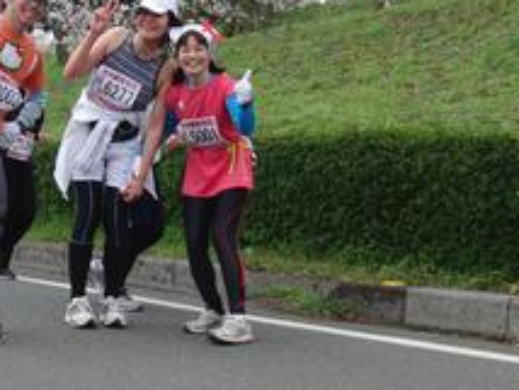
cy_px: 87
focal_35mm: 69
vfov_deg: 21.1
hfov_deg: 27.9
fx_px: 1036
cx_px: 167
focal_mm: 6.42
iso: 100
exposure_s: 1/320
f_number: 3.6
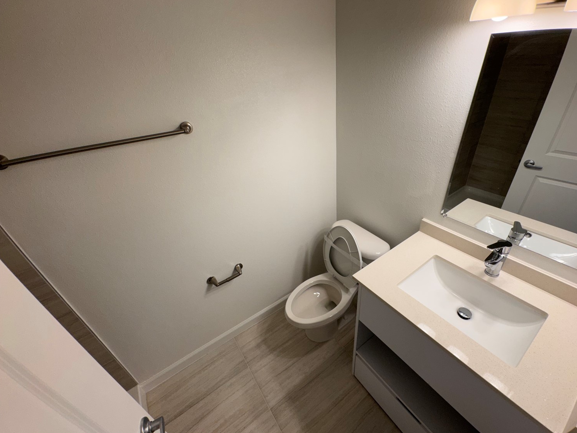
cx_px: 307
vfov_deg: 81.8
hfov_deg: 98.0
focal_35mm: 15
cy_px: 218
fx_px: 250
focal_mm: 2.22
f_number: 2.2
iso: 40
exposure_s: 1/142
_ _ _ _
ACTION ITEM: Once the pictures are set aside, output all of the data above verbatim.

SOLUTION TO THE PROBLEM:
cy_px: 87
focal_35mm: 69
vfov_deg: 21.1
hfov_deg: 27.9
fx_px: 1036
cx_px: 167
focal_mm: 6.42
iso: 100
exposure_s: 1/320
f_number: 3.6
cx_px: 307
vfov_deg: 81.8
hfov_deg: 98.0
focal_35mm: 15
cy_px: 218
fx_px: 250
focal_mm: 2.22
f_number: 2.2
iso: 40
exposure_s: 1/142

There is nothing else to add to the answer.